• TEXT TO READ
# Gem Master to Hotfix Era for the Cams?



## ShaggyDog (May 28, 2012)

I have a 2 questions for anyone that has switched from Gem Master for the Cams to Hotfix Era

Were you able to use your existing YNG files with no problem?

When you buy files, how hard is it to change the size of the stones from Sticky flock size to cams size stones?

TIA


----------



## best26102 (Sep 29, 2013)

If you purchased the conversion from .YNG with the software then you can use all the old files, If not I do not believe you can.


----------



## rhinestonetransf (Feb 11, 2009)

You have to purchase the plugin and it works fine. It is easy to change the stone size. You should contact a dealer and see if you can get a demo so you know that it will work for you. It is a lot of money to spend and then not be happy!


----------



## ShaggyDog (May 28, 2012)

Thank you David and Scott.
I'm not ready to jump. I think my GM is going to work for a little while longer and I am not anxious to drop a grand for the software and the plug in (which I know I have to buy). I'm just trying to think ahead with the large numbers of files I have already.

I love my cams. GM is working for me for the time being.


----------



## MarStephenson761 (Sep 19, 2011)

• SET TASKS
A - In the forum thread on switching from Gem Master to Hotfix Era, which usernames appear in the post headers?
B - In the forum thread on switching from Gem Master to Hotfix Era, why does rhinestonetransf suggest contacting a dealer about a demo?
C - Can you resume the forum thread on switching from Gem Master to Hotfix Era with the post under the MarStephenson761 header?
These records come from a different source than the forum thread on switching from Gem Master to Hotfix Era.

(Collected data entries)
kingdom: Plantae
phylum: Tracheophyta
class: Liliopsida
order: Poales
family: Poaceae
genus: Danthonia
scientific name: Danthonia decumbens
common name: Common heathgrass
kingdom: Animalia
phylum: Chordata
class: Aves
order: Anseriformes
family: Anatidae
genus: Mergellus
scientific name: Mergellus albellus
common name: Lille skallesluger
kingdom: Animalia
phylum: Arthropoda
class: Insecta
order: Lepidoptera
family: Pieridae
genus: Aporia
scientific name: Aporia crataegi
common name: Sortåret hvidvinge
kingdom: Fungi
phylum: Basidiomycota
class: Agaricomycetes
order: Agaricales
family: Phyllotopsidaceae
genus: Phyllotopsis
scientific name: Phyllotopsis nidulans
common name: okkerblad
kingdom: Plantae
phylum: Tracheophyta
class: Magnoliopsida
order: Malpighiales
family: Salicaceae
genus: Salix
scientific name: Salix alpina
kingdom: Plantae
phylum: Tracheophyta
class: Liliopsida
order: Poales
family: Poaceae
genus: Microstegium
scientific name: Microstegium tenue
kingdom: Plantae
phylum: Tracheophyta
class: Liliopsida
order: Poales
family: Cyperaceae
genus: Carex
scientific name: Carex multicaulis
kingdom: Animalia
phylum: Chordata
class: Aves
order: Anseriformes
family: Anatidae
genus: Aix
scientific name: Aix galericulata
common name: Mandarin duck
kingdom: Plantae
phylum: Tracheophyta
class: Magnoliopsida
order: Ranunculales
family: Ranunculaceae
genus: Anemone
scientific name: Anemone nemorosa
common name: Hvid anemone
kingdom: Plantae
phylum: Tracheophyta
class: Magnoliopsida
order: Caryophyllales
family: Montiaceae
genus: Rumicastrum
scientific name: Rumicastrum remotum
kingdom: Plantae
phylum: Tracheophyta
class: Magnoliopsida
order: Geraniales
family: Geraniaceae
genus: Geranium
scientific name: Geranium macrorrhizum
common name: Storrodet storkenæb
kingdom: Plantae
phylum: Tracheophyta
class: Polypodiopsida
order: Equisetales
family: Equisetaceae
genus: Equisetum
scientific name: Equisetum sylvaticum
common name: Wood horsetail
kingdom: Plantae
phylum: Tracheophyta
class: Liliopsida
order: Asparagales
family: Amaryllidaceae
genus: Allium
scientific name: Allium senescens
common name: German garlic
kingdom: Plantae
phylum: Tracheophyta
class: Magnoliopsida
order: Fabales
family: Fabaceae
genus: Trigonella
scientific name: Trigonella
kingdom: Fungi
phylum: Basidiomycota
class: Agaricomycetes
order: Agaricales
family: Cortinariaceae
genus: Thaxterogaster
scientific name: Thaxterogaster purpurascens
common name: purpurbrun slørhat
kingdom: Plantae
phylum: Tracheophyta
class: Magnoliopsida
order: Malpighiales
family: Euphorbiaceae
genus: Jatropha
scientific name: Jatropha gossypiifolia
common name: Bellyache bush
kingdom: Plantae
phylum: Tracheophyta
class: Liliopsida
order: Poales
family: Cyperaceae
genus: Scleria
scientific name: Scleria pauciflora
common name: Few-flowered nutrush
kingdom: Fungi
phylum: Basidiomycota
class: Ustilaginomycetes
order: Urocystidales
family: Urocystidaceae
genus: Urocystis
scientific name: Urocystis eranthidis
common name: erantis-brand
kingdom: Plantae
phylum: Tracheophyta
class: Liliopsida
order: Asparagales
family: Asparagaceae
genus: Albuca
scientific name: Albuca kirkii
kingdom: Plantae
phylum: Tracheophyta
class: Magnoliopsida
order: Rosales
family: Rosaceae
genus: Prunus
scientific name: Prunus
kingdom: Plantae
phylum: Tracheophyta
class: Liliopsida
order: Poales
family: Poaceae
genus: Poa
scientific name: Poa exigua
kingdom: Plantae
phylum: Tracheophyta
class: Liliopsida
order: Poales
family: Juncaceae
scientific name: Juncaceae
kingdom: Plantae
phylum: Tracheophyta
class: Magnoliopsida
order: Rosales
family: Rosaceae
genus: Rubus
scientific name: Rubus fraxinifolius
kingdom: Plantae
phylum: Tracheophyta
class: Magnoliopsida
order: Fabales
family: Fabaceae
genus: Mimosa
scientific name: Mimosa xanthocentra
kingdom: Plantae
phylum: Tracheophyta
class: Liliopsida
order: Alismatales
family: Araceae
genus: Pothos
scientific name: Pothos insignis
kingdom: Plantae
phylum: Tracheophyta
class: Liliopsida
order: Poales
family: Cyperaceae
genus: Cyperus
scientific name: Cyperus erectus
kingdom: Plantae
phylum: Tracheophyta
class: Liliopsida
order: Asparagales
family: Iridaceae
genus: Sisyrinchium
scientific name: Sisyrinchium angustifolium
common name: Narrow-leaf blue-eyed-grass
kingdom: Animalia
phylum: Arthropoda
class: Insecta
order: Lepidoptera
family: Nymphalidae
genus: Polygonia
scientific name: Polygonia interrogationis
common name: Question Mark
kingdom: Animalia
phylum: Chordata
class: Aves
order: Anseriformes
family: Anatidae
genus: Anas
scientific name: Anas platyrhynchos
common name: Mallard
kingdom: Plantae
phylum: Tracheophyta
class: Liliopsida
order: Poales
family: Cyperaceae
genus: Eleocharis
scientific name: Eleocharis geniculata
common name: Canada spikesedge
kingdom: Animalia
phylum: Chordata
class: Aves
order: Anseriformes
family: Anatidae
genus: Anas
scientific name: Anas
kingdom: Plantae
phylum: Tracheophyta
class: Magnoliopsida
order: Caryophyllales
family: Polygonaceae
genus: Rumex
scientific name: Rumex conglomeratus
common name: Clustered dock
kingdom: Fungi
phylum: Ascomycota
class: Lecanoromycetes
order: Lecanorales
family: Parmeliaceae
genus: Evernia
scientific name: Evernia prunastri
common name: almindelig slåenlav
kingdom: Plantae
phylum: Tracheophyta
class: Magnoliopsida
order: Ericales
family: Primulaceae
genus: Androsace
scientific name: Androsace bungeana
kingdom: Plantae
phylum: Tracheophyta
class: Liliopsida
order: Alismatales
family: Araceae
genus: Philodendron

• RESPONSES
A - ShaggyDog, best26102, rhinestonetransf, MarStephenson761

B - A demo would let ShaggyDog know whether the software will work for them before buying. The software costs a lot of money, and it would be bad to spend that much and then not be happy with it.

C -
Hi Shaggy, we've got several customers that have made the transition from Gem to Hotfix Era and are very happy - worth it just for the fills alone! The YNG converter does work, but you'll probably want to make some adjustments to them once you start flexing your Hotfix Era muscles.


----------



## ShaggyDog (May 28, 2012)

Mark,
What kind of adjustments do I have to make to my YNG files from GM to HFE? 

The files won't just move over? just load them up to machine and go?


----------



## MarStephenson761 (Sep 19, 2011)

You should just be able to move them over, I just meant that it's hard to resist making changes when you see what you can do. I basically can't make any design on HFE without SOME kind of cool fill pattern!


----------



## MarStephenson761 (Sep 19, 2011)

By the way, if you haven't seen them yet, we've done about 3 hours worth of Hotfix Era training and put them up on our YouTube channel!


----------



## ShaggyDog (May 28, 2012)

I have not. Is there one taking an existing yang from GM
Into HFE?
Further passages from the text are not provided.